Thanks for your reply.
Well, I don't think batch scripting is worth learning it at all. Well, it kinda works for simple stuff but I ain't touching it, no way :)
On the contrary, learning some bash or Python is a lifetime investment. The latter can be easily recommended for anybody.
I can re-create your batch script in Python if you wish, you could learn something from it or just adapt for your further usage.
If you'd like to play with music files and Python scripting, I can give a few suggestions:
- pytaglib (
https://pypi.org/project/pytaglib/) or mutagen (
https://pypi.org/project/mutagen/) libraries for working with audio metadata. pytaglib is a wrapper around well-known C++ taglib (
https://taglib.org/) library, which powers mp3tag, for example (and many more applications, of course);
- Pathlib (
https://docs.python.org/3/library/pathlib.html) (it supports globbing (
https://en.wikipedia.org/wiki/Glob_%28programming%29), btw) and shutil (
https://docs.python.org/3/library/shutil.html) for working with files.

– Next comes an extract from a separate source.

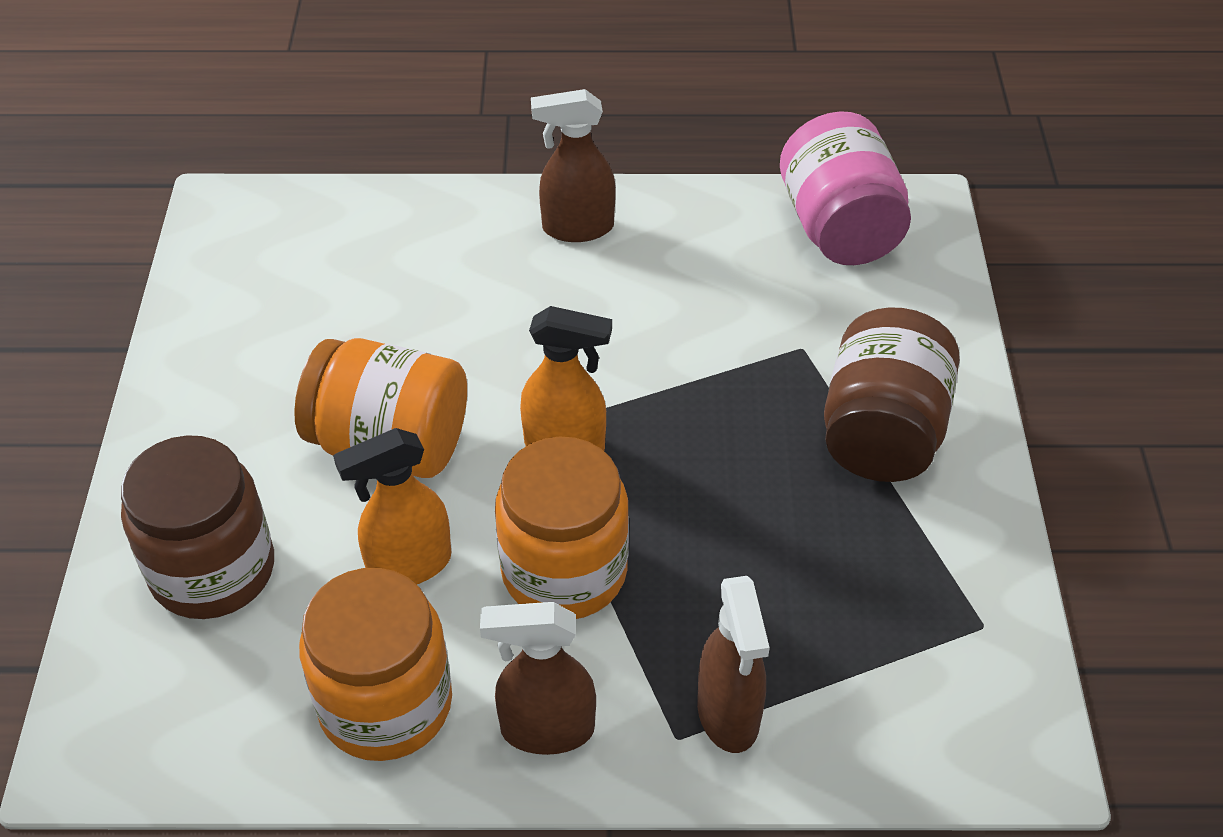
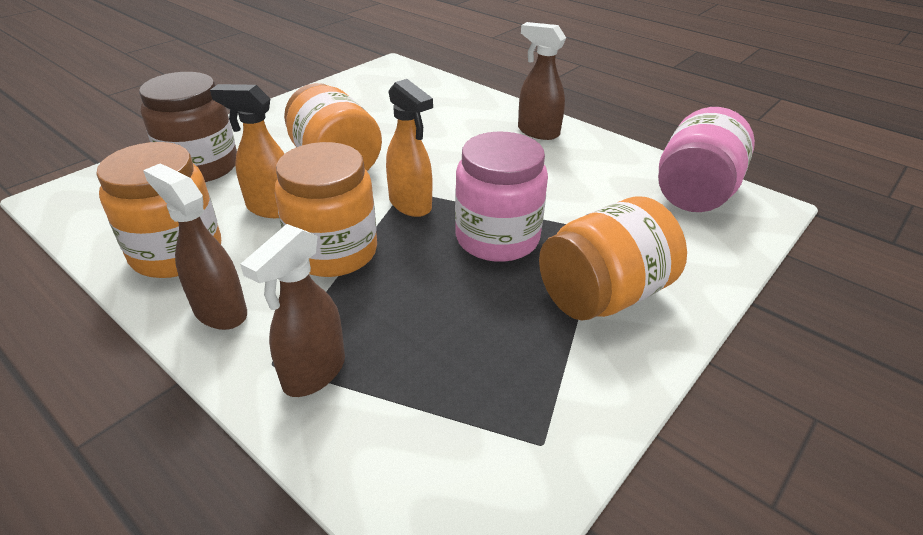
camera: 40 degrees right, 10 degrees down
(712, 430) = (497, 238): none -> pink jar
(882, 432) = (603, 295): brown jar -> orange jar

Good Python code often reads as plain English. It's a good and very popular language, especially for people who are getting more familiar with all this tech stuff.
That's very true. It's fine for small projects. I haven't been interested in Python since, unfortunately. I have more important stuff to focus on right now. Maybe the interest will come back to me one day (I lose interest in most stuff quickly and on and off). Last python thing I made was for tagging my rips from Qobuz using Beautiful Soup. I wasn't able to automate the downloading of the tracks though. Can't just use their API either. Don't think it supports Python, and there's no wrapper. That'd be pretty neat actually if you don't mind. I'd like to see how that works (no rush though). Thank you for the suggestions and I'm sorry for the slow reply, man.